Opposition keeps heat on Liberals over Wilson-Raybould

Pablo Tucker
February 10, 2019

Canada's former attorney general Jody Wilson-Raybould was involved in government discussions last fall about whether engineering firm SNC-Lavalin should be allowed to avoid criminal prosecution, and the talks were perfectly legal, government officials have told The Canadian Press.

The company is facing allegations that it bribed Libyan officials millions of dollars to secure government contracts.

SNC-Lavalin was charged in 2015 by the RCMP and openly called for a remediation agreement to avoid damaging the company, a major employer in Quebec. On the matter of issuing directives to the director of public prosecutions (or "DPP"), the document says: "It is appropriate for the attorney general to consult with cabinet colleagues before exercising his or her powers under the DPP Act in respect of any criminal proceedings, in order to fully assess the public policy considerations relevant to specific prosecutorial decisions".
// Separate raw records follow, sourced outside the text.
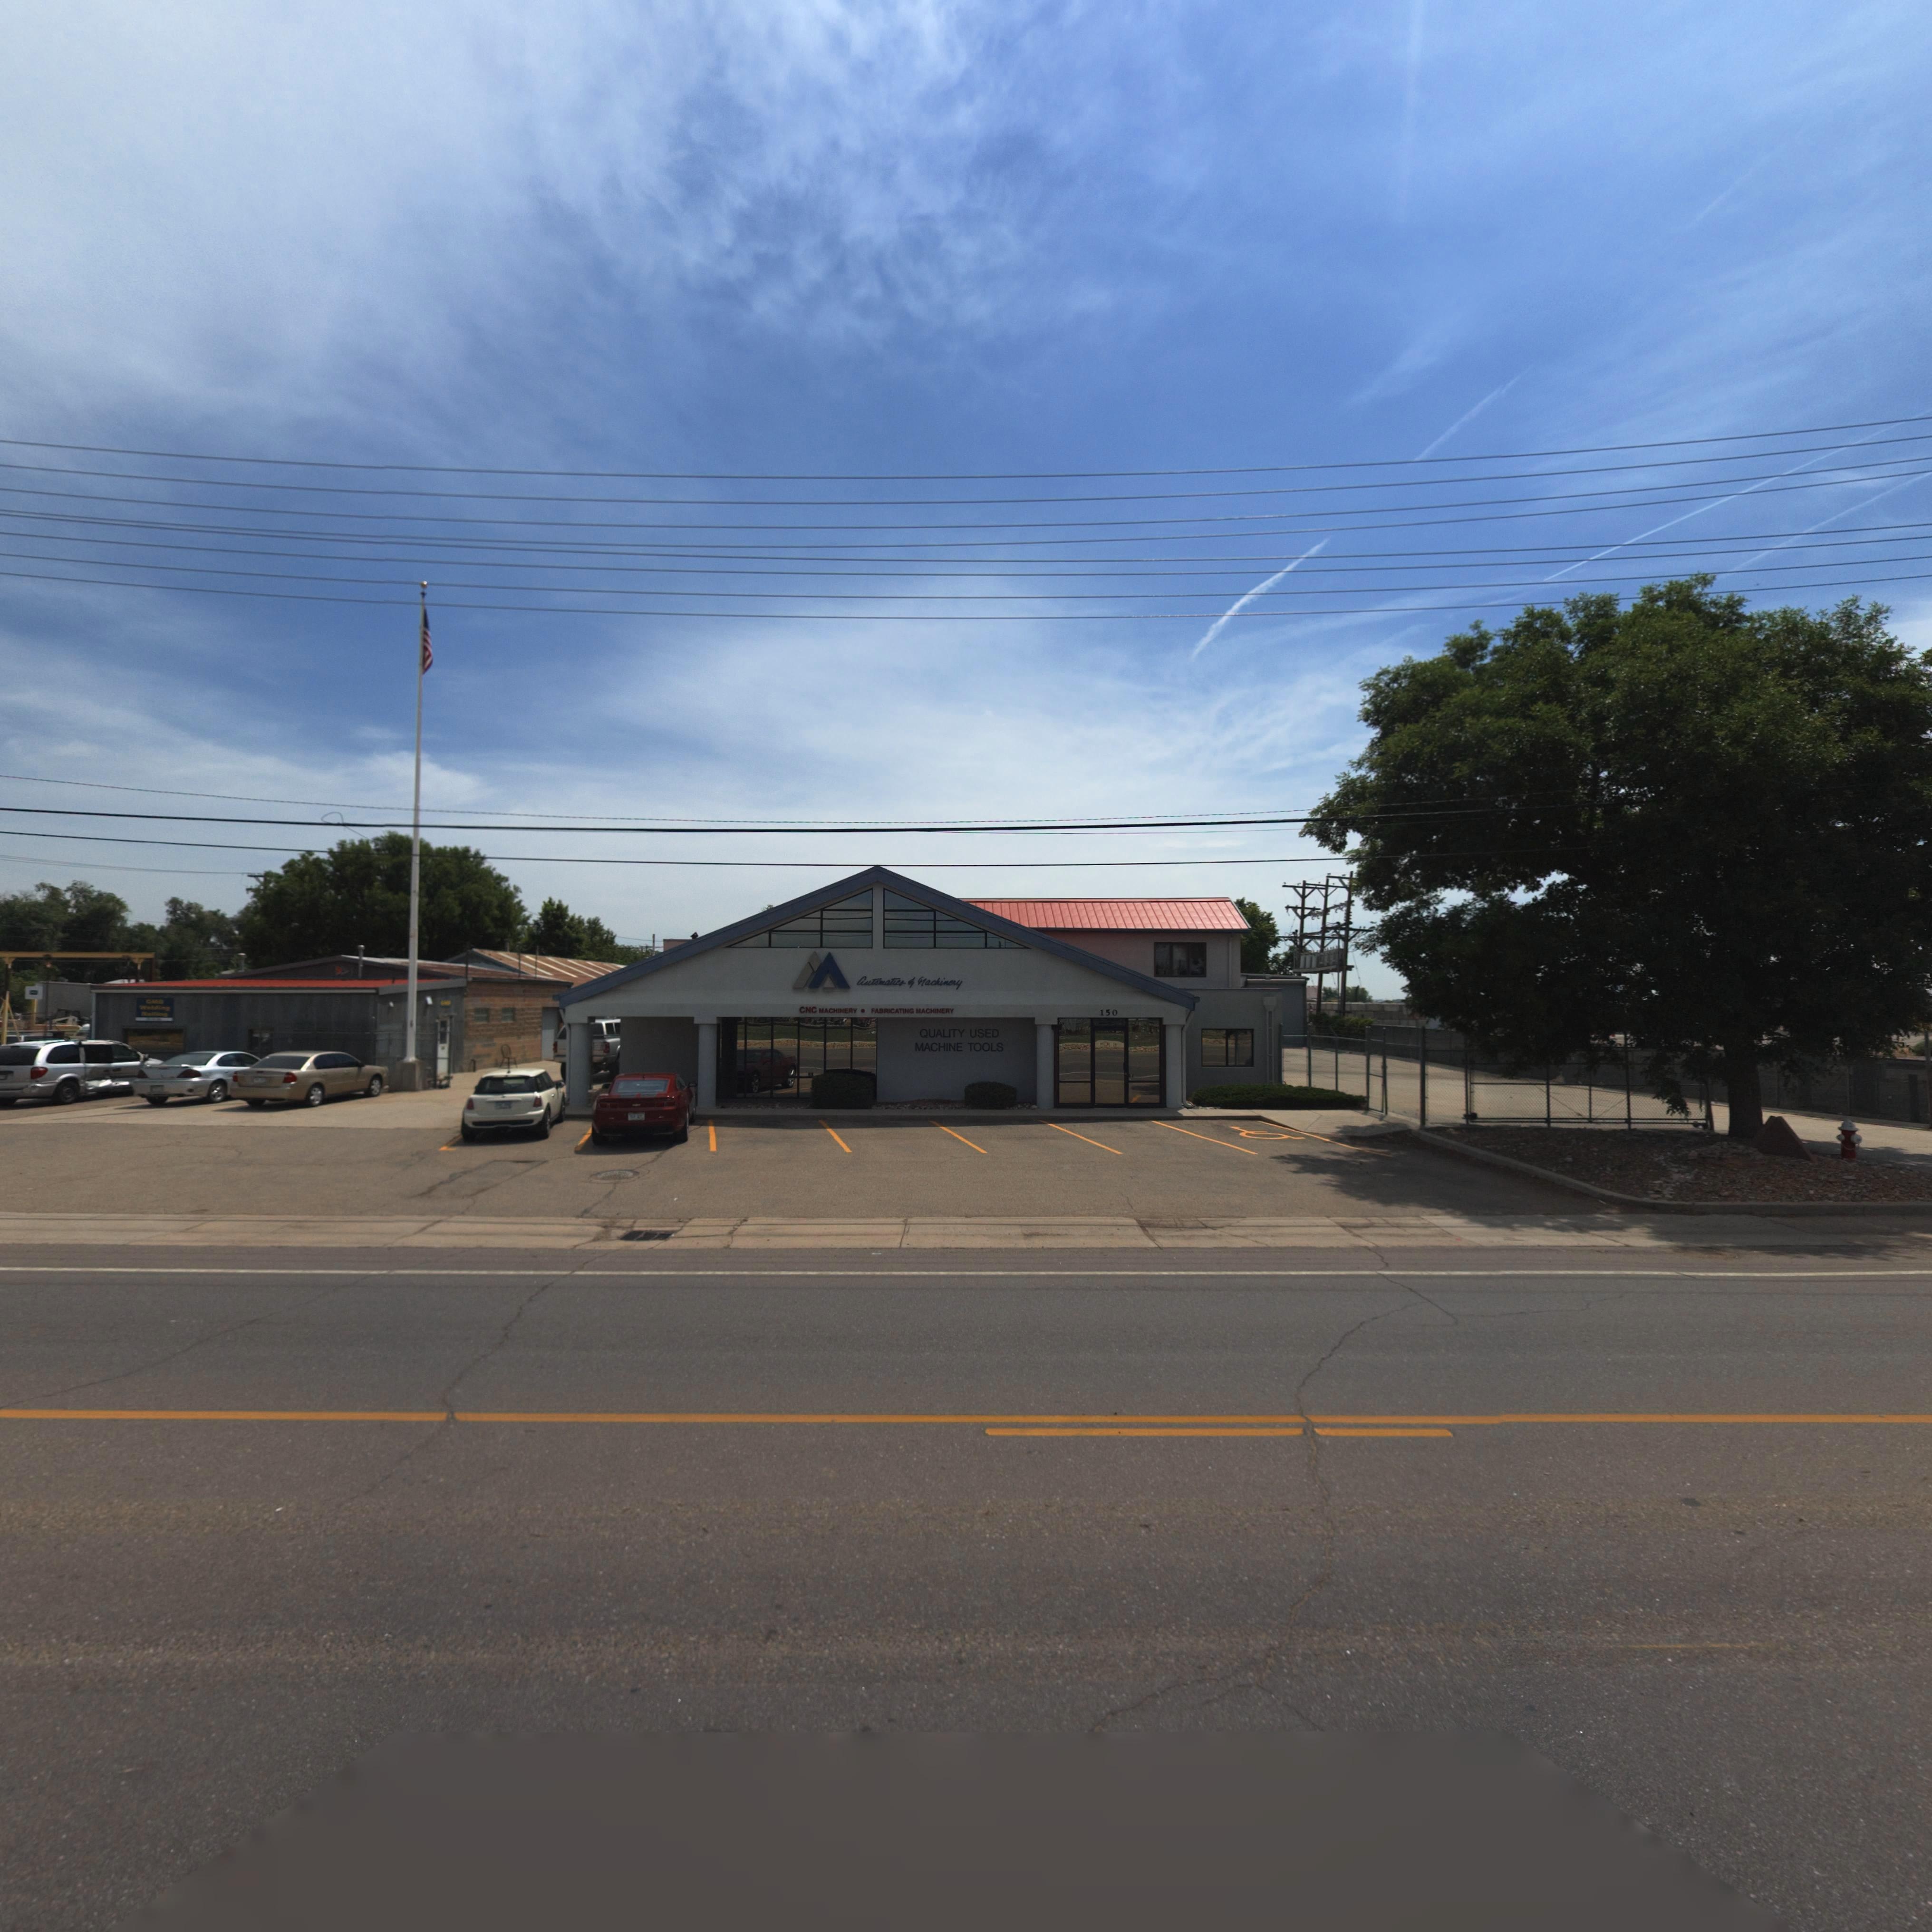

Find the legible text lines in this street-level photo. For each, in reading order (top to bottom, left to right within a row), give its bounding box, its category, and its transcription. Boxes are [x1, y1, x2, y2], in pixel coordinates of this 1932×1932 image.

[856, 976, 963, 990] BusinessName: Automatics * Machinery
[145, 999, 164, 1004] BusinessName: G*B
[139, 1005, 170, 1011] BusinessName: W*****g
[140, 1011, 168, 1017] BusinessName: R*****g
[1100, 1009, 1118, 1016] StreetNumber: 150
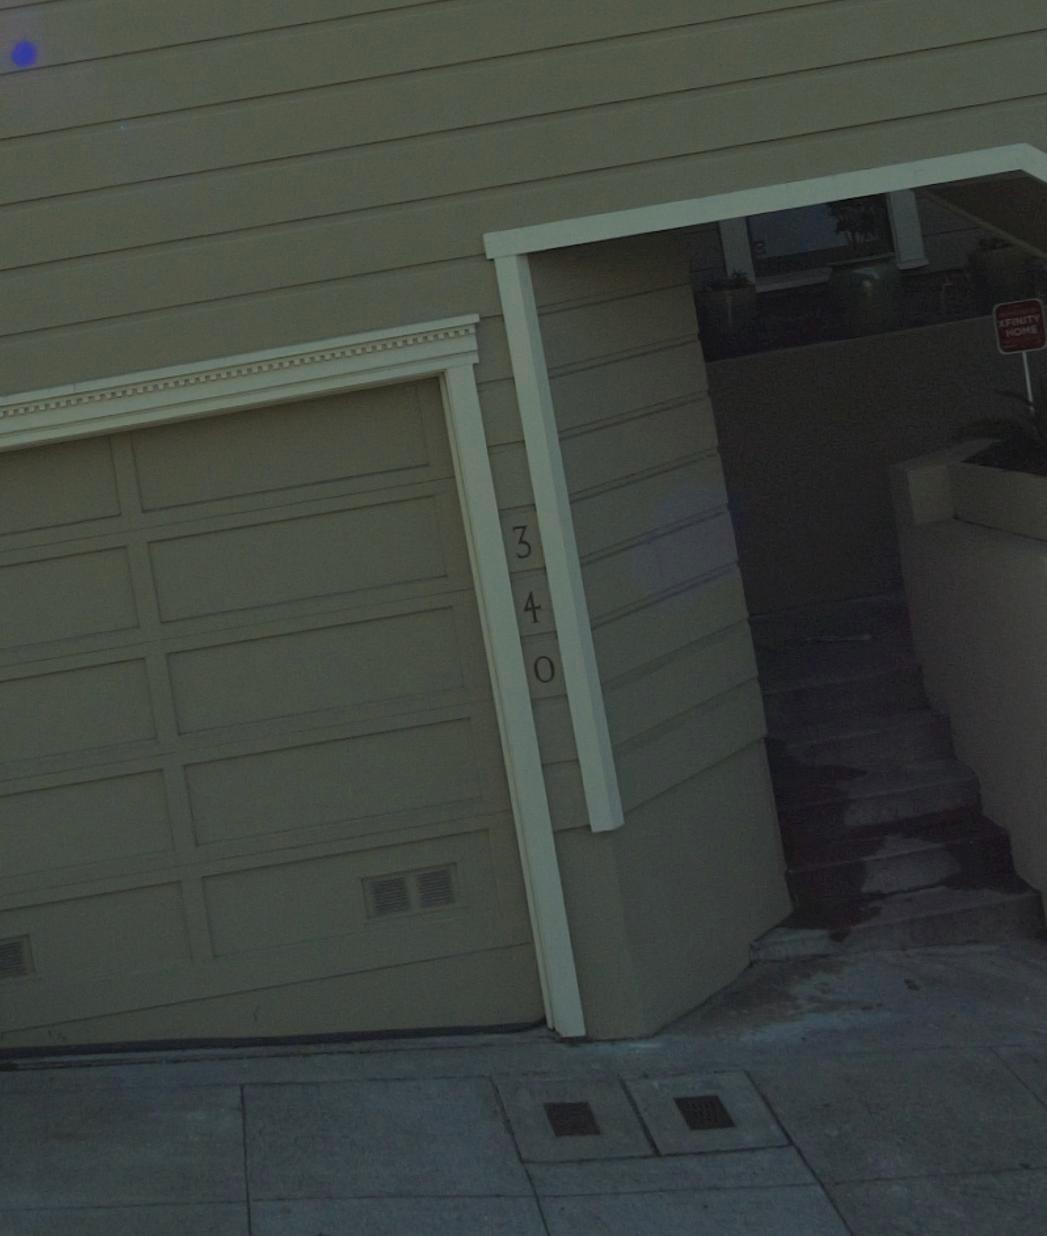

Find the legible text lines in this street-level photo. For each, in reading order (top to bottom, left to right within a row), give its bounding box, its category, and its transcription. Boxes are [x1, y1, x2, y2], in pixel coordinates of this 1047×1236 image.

[997, 313, 1041, 329] None: XFINITY
[1006, 324, 1040, 338] None: HOME
[510, 524, 559, 688] StreetNumber: 340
Moreover, as justice minister, Wilson-Raybould was responsible for a 2018 Criminal Code amendment at the heart of the current controversy - which specifically allowed for what's known as deferred prosecutions or remediation agreements to be negotiated rather than pursue criminal prosecutions against corporations.

On Thursday morning in Vaughan, Ont. PM Trudeau told reporters that: "The allegations in the Globe story this morning are false".

"At no point has the current minister of justice, or the former minister of justice, been pressured or directed", Arif Virani said.

Neither he nor anyone in his office "directed" Wilson-Raybould, or her successor David Lametti, "to take a decision in this matter" regarding the company's prosecution, said Trudeau.


Neither Wilson-Raybould nor SNC-Lavalin has immediately responded to questions from The Canadian Press about the story.

NDP Leader Jagmeet Singh wants there to be an ethics investigation into the allegations and says if they're not true, like Trudeau said, then he has nothing to worry about.

Mr. Scheer called for "full disclosure" from Mr. Trudeau on the interactions between the PMO and Ms. Wilson-Raybould regarding SNC-Lavalin.

Conservative Leader Andrew Scheer said Trudeau's response was carefully crafted and legally vetted. "If he continues to fail to be transparent with Canadians, Conservatives will make every effort and explore every option to make sure Justin Trudeau and his office are held accountable".

Meantime, the parliamentary secretary to justice has offered the most sweeping denial yet from the Trudeau government.

The list includes Lametti, the prime minister's chief of staff Katie Telford and the prime minister's principal secretary Gerald Butts.

They spoke on condition their names not be used.


In the extensive conversations with Lametti about his new job, the matter was never mentioned, the source added.

Wilson-Raybould, now minister of Veterans Affairs, said Friday she would not comment on claims that the Prime Minister's Office tried to pressure her to help SNC-Lavalin avoid criminal prosecution in pending legal action against the construction company.

Earlier in the day, the Prime Minister faced a media scrum and according to several political pundits, the Prime Minister would not directly answer the question directly if his office had attempted to influence the Justice Minister.

Asked if he had spoken to his predecessor about whether or not she felt pressured regarding this case, Lametti said he hasn't, and doesn't plan on doing so.

This Globe and Mailstory strongly suggests the answer is yes, to both questions. "The attorney general of Canada is the chief law officer of the Crown and provides legal advice to the government with the responsibility to act in the public interest".

The fact that such directives must be done publicly is meant to constrain a justice minister from doing anything overtly political.